Dataset entries:
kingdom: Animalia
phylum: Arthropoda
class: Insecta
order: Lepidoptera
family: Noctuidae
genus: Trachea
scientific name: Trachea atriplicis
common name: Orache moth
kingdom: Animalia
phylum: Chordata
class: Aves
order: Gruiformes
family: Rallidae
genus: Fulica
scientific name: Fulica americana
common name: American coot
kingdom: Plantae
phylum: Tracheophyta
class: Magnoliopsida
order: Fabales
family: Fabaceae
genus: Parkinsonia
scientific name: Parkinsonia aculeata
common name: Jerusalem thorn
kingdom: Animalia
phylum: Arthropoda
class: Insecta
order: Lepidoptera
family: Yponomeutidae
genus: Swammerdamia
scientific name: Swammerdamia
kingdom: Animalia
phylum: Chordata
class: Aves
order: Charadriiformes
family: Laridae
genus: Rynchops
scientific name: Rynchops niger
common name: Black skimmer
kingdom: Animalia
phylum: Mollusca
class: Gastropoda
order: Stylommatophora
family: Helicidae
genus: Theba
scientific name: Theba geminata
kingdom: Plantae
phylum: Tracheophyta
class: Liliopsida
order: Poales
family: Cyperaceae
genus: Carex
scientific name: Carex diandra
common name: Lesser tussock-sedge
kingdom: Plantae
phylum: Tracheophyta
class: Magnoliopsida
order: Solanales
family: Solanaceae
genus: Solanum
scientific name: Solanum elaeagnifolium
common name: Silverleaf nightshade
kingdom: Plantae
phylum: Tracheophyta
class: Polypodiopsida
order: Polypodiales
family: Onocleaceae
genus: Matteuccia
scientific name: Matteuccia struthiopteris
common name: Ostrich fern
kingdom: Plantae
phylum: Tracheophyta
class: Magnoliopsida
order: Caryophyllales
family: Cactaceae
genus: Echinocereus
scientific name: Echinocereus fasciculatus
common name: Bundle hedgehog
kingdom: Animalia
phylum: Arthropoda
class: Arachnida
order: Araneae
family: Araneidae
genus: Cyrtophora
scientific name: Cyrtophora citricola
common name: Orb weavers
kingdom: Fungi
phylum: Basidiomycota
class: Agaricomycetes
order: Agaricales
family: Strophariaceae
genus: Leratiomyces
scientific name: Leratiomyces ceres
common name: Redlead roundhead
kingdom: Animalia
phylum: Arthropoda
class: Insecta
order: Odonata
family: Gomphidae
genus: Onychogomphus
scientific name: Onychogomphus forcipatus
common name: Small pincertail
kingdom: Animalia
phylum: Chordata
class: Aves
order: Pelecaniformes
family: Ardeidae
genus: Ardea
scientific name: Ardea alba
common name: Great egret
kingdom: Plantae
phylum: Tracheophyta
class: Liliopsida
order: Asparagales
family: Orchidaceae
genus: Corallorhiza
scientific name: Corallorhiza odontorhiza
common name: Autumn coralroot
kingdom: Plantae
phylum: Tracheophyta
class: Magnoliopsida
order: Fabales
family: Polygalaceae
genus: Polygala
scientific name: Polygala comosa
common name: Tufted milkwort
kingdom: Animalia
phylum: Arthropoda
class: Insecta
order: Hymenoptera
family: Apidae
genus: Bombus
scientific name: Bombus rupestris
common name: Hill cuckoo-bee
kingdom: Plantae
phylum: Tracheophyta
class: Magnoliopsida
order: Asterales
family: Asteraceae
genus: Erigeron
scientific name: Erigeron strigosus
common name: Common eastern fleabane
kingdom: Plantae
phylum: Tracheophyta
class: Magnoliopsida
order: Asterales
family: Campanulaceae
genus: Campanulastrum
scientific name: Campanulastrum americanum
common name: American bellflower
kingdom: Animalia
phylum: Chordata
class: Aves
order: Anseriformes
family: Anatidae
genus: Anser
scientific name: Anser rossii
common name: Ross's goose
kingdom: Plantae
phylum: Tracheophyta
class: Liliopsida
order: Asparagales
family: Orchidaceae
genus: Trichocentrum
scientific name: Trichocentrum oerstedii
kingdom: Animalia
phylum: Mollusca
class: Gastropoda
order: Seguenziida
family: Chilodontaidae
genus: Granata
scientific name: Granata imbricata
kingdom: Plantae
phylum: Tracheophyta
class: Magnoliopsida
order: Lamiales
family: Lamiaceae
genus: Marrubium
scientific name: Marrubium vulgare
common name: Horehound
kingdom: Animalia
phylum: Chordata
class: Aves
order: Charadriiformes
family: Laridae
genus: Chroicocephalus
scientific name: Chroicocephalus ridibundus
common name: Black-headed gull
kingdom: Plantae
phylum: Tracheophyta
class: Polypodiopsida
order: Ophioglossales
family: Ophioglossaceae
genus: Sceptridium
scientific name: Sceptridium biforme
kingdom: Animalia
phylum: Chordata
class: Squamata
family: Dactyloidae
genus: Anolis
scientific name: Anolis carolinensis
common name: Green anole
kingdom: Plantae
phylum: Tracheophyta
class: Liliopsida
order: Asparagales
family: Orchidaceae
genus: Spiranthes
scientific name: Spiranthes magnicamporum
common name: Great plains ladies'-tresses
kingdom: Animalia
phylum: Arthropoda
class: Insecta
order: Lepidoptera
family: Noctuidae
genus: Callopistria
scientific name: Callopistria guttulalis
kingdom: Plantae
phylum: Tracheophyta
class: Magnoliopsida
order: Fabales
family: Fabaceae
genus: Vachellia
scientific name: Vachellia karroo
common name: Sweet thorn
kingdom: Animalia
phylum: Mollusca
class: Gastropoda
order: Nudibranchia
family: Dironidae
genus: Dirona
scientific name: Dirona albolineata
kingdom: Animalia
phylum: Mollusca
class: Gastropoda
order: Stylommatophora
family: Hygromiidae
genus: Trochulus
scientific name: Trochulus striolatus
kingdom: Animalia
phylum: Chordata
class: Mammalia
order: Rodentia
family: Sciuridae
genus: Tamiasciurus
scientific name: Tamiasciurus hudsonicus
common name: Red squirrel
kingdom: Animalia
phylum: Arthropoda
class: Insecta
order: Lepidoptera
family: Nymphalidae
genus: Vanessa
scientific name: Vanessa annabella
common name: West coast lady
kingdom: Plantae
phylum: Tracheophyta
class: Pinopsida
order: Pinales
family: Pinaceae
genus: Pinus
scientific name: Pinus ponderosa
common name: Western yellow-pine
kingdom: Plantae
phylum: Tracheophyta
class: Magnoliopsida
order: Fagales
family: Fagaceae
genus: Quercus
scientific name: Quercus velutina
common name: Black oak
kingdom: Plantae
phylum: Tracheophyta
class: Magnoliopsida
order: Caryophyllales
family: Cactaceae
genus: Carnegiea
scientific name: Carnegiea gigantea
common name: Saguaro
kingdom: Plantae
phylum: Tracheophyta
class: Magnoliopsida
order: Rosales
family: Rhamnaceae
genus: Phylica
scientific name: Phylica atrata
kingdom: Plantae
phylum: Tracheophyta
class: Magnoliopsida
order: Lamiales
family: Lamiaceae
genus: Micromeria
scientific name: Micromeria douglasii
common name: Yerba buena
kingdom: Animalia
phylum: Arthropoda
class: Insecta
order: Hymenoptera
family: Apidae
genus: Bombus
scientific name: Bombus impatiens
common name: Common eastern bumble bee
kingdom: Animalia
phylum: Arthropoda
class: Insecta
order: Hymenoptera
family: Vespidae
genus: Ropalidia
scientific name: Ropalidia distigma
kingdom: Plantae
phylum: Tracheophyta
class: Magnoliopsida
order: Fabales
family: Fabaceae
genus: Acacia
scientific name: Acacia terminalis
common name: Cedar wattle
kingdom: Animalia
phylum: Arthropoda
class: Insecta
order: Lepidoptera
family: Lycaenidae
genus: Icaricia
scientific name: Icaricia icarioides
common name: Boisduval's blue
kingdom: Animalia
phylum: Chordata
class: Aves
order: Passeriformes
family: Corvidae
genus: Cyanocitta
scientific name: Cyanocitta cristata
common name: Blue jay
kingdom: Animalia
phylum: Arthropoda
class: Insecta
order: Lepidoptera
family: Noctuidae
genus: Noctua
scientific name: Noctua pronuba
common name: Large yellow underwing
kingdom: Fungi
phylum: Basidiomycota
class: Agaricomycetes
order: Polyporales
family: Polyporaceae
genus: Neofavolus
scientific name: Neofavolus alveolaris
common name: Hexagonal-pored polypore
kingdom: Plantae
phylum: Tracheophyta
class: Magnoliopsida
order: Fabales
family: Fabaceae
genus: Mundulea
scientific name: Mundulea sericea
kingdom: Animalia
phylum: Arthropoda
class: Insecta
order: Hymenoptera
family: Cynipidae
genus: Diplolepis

Exercise task:
Transcribe without any changes the lines of the listing above from the line containing "scientific name: Anolis carolinensis" through the line containing "genus: Dirona", inclusive.

Final answer:
scientific name: Anolis carolinensis
common name: Green anole
kingdom: Plantae
phylum: Tracheophyta
class: Liliopsida
order: Asparagales
family: Orchidaceae
genus: Spiranthes
scientific name: Spiranthes magnicamporum
common name: Great plains ladies'-tresses
kingdom: Animalia
phylum: Arthropoda
class: Insecta
order: Lepidoptera
family: Noctuidae
genus: Callopistria
scientific name: Callopistria guttulalis
kingdom: Plantae
phylum: Tracheophyta
class: Magnoliopsida
order: Fabales
family: Fabaceae
genus: Vachellia
scientific name: Vachellia karroo
common name: Sweet thorn
kingdom: Animalia
phylum: Mollusca
class: Gastropoda
order: Nudibranchia
family: Dironidae
genus: Dirona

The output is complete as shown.